From a report on Bloomberg: Rubin, creator of the Android operating system, is planning to marry his background in software with artificial intelligence in a risky business: consumer hardware. Armed with about a 40-person team, filled with recruits from Apple and Google, Rubin is preparing to announce a new company called Essential and serve as its Chief Executive Officer, according to people familiar with the matter. A platform company designed to tie multiple devices together, Essential is working on a suite of consumer hardware products, including ones for the mobile and smart home markets, one of the people said. The centerpiece of the system is a high-end smartphone with a large edge-to-edge screen that lacks a surrounding bezel. At the Consumer Electronics Show in Las Vegas in early January, Rubin discussed the smartphone with mobile carrier executives, including some from Sprint Corp., people familiar with the talks said. The smartphone, according to the report, would go on sale around the middle of this year and will cost nearly as much as iPhone 7 ($649, off contract).

2 of 77 comments (clear)

  1. Will be dead within a year by Anonymous Coward · · Score: 5, Insightful

    This project will be dead within a year.

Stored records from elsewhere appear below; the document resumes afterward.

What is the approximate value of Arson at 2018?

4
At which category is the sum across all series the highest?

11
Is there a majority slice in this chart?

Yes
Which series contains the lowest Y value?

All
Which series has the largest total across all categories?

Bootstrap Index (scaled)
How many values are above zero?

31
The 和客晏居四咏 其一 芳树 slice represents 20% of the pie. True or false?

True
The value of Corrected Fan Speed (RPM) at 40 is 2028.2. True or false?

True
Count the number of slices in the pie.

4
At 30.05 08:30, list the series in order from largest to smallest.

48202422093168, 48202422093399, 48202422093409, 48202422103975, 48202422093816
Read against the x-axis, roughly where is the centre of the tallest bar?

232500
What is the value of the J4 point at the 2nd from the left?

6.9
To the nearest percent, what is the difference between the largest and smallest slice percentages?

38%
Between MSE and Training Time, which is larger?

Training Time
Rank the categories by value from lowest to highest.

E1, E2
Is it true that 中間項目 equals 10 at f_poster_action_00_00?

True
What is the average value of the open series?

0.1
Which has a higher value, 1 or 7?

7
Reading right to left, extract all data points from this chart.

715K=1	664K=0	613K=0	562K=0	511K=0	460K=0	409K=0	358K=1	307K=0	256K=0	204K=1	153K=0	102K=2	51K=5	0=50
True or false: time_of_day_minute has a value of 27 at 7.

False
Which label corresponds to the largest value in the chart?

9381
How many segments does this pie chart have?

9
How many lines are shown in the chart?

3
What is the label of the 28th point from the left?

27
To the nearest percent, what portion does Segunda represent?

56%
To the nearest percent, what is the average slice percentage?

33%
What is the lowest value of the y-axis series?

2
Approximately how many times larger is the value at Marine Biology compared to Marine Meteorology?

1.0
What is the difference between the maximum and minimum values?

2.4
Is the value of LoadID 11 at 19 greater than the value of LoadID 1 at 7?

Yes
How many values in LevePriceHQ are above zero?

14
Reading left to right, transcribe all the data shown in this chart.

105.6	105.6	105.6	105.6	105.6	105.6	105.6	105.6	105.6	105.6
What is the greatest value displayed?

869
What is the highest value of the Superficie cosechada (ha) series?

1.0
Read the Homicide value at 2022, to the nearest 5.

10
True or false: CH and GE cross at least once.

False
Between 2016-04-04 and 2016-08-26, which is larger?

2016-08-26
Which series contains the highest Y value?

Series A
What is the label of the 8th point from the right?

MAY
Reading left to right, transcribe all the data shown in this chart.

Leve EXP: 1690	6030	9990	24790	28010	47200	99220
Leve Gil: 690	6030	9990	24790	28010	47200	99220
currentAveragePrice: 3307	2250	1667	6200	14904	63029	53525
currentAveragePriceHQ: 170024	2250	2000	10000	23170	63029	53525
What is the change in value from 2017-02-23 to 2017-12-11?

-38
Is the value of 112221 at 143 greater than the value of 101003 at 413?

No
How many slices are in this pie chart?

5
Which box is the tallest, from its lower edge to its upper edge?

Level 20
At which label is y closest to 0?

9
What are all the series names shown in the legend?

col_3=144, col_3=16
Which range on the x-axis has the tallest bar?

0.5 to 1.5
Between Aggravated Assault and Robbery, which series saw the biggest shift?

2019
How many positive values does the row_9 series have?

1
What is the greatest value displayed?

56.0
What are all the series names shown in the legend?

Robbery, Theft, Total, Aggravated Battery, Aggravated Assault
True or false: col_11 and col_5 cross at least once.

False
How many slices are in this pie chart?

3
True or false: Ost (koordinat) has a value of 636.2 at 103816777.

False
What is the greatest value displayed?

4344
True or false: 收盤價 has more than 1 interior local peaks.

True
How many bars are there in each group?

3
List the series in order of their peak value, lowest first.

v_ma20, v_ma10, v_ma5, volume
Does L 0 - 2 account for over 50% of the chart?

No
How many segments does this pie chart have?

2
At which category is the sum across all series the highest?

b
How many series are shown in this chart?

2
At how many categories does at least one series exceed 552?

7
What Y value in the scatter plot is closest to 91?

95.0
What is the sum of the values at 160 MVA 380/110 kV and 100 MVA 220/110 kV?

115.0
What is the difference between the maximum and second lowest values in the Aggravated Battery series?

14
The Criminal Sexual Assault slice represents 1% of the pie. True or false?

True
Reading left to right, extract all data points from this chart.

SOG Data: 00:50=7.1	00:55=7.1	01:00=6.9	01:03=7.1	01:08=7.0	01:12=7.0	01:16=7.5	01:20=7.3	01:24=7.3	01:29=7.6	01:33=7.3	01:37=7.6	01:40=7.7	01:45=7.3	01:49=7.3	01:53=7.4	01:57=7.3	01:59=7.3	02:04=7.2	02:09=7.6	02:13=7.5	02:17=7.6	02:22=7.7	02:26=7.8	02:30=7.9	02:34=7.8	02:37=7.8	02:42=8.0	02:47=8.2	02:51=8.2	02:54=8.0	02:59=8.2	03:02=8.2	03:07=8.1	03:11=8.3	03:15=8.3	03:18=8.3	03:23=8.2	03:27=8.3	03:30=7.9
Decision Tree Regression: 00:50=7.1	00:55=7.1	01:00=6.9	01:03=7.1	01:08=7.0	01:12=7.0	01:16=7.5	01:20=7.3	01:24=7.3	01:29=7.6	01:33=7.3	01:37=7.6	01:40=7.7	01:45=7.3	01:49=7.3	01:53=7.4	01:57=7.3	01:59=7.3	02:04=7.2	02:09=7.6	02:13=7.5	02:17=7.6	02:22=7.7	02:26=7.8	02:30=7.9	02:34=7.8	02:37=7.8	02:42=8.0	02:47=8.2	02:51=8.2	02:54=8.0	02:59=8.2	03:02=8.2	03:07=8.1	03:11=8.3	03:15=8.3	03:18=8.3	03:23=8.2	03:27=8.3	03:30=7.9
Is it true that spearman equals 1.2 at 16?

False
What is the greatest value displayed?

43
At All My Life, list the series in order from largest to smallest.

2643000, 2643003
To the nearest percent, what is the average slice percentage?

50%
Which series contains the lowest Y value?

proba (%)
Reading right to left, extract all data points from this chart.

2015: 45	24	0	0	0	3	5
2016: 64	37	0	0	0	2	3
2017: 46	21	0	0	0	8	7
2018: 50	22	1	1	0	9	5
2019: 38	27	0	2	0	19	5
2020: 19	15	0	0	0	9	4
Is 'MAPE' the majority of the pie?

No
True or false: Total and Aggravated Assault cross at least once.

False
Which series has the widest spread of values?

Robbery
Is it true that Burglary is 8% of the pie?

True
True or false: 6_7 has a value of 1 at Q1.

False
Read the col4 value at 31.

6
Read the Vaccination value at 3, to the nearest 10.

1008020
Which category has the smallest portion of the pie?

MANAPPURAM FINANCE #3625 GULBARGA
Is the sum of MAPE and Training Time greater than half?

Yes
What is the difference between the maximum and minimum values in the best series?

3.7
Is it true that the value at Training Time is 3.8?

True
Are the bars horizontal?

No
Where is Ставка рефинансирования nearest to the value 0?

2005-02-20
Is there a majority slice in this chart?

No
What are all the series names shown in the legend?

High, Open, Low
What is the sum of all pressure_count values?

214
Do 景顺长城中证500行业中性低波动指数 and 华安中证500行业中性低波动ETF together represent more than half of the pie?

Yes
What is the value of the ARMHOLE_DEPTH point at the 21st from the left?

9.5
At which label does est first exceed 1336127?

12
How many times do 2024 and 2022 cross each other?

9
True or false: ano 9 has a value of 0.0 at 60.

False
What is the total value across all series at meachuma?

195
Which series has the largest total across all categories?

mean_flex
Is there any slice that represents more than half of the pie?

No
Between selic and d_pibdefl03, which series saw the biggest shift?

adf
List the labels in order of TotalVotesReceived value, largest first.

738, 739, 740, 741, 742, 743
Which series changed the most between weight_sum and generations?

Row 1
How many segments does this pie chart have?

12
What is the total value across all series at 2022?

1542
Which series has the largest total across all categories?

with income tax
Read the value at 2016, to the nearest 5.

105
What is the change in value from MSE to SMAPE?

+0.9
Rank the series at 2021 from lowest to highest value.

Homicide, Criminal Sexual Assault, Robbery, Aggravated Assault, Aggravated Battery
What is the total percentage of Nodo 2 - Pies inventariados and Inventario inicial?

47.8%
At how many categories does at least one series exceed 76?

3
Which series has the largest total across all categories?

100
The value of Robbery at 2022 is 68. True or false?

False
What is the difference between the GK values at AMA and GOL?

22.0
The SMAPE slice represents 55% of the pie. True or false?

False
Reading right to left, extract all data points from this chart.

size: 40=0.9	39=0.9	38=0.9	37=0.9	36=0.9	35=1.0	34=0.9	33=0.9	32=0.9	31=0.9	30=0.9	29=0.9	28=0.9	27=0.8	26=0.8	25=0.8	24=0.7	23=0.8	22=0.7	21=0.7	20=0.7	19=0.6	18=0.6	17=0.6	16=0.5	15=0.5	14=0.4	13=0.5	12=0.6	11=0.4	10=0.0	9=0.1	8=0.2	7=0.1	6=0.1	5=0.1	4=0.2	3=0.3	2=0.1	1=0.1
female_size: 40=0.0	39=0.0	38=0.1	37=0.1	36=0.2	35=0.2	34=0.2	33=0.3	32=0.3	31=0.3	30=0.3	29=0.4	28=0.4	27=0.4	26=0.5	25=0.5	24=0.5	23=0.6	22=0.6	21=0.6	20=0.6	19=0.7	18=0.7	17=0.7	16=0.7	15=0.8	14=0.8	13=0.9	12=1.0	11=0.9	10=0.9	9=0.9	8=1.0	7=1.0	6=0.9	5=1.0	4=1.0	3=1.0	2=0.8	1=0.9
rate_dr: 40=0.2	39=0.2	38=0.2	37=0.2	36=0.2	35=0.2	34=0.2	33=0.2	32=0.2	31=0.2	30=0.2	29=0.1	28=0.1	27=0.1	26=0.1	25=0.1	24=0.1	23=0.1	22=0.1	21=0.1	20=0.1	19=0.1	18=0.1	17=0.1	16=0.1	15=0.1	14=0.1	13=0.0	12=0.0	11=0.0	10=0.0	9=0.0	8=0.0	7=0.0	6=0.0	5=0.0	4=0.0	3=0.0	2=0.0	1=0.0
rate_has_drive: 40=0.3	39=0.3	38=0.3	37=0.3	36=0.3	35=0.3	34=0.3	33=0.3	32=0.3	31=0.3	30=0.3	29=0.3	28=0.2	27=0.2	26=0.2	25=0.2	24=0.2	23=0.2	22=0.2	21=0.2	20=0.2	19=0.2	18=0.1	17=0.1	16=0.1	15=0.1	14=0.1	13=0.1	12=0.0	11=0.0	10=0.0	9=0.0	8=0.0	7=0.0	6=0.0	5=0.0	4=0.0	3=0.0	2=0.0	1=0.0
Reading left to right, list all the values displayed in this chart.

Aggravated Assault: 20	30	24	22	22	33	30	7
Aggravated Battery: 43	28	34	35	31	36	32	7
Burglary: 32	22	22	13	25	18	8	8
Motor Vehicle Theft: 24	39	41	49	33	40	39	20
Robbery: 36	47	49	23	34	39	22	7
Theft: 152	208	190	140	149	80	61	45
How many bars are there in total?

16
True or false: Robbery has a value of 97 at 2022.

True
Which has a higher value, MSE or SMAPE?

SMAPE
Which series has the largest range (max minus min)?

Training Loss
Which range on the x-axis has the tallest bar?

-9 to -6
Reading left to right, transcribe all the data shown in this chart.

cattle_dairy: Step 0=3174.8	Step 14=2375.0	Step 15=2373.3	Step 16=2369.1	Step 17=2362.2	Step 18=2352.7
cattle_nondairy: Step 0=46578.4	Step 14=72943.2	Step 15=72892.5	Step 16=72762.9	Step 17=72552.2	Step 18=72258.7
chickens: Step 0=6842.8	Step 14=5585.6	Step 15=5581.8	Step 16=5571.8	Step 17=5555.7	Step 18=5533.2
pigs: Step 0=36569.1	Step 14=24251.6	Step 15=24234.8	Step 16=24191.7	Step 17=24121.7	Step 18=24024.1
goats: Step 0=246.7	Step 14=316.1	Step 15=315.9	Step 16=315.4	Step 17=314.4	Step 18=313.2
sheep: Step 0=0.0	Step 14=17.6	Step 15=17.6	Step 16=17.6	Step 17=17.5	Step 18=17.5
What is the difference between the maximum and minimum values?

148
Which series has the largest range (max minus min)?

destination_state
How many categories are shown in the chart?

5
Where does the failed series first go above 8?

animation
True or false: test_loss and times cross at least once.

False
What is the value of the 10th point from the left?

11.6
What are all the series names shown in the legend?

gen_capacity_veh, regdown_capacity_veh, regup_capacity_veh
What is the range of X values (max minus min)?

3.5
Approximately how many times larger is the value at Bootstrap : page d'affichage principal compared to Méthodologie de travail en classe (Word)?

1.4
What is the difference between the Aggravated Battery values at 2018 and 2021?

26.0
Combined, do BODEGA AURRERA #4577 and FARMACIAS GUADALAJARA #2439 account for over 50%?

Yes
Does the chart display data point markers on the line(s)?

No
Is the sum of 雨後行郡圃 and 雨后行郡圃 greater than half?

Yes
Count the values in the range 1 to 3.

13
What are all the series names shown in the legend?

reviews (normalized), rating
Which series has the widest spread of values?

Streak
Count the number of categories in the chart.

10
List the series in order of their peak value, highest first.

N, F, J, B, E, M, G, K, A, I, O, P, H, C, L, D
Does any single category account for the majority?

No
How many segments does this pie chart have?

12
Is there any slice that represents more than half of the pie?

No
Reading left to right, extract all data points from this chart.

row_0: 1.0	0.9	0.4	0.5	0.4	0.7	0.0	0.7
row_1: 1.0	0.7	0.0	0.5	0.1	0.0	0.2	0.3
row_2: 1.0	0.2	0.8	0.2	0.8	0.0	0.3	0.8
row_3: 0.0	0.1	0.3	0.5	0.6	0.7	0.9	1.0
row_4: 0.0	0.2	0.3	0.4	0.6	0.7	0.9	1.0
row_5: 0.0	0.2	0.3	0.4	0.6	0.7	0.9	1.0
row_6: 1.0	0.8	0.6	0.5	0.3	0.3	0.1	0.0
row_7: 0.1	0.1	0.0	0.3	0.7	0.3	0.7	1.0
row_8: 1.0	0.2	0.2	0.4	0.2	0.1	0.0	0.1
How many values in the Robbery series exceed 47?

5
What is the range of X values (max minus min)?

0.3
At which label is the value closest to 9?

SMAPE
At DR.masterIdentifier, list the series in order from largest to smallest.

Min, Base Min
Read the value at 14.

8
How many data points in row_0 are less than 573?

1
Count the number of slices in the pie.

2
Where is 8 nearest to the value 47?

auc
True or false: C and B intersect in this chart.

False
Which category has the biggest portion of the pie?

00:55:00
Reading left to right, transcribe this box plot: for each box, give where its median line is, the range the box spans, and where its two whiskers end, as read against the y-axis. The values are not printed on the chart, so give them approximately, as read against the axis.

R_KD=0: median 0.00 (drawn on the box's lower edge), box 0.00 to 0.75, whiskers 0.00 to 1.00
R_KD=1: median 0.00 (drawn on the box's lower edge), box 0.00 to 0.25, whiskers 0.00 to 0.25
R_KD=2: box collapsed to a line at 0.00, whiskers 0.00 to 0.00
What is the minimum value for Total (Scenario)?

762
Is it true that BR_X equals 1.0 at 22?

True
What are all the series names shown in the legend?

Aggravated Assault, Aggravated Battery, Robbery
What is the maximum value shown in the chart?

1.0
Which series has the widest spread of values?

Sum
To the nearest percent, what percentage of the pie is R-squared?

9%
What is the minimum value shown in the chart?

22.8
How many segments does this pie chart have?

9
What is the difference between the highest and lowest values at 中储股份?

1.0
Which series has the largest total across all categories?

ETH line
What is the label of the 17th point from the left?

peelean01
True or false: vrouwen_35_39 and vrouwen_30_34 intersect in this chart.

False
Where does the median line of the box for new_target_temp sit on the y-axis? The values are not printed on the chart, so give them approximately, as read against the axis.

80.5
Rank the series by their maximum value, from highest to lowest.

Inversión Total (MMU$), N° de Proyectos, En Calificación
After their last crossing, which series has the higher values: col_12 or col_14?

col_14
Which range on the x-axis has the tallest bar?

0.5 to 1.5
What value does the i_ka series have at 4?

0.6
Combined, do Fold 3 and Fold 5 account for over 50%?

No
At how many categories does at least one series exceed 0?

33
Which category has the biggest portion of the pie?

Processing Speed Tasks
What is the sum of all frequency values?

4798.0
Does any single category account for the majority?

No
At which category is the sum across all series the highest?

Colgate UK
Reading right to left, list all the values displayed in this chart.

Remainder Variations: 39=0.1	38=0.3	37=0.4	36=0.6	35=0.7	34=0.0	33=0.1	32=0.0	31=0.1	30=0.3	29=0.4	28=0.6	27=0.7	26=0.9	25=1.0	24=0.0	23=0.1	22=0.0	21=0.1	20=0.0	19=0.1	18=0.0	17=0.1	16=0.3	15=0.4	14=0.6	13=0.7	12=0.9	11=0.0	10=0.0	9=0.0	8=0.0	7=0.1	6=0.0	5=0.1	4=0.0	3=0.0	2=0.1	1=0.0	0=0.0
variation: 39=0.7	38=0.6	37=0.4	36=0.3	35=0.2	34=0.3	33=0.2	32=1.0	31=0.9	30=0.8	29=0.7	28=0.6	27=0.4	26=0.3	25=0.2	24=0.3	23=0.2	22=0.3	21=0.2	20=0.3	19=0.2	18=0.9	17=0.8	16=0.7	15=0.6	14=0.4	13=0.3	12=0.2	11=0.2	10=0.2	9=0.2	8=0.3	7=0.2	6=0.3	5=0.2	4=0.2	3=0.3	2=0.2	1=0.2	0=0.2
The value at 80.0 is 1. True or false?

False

    This guy parachutes into the middle of the most competitive market in the world, where manufacturers do everything short of killing someone (well... there's Samsung, but I don't think it was intentional) to gain market share, and hopes to take over just because he "made Android"?

    Completely delusional.

    And he's already arriving late. Alexa is the top dog in home assistants, and many other manufacturers are already moving into the space (HTC, Samsung, Apple, etc).

    This guy doesn't have a chance.

  2. Edge to edge screen hard for me to use by caseih · · Score: 5, Insightful

    The article talked about their phone have a large screen with no bezel, edge to edge. Am I the only one that thinks that is not desirable? Surely too much of anything is not a good thing. I already have troubles on some phones with small bezels with my fingers activating things on the screen while holding the phone. I'm not a two-thumb person (don't really understand how people can actually use two thumbs at once to type out messages on an onscreen keyboard... I can't do it); I hold the phone in one hand and use my finger of the other hand. The lack of bezel makes this a lot harder!

    I just shake my head at where phones are going these days. Super thin and awkward seems to be the destination. No wonder AI is going to be so important in the future to help us use these things!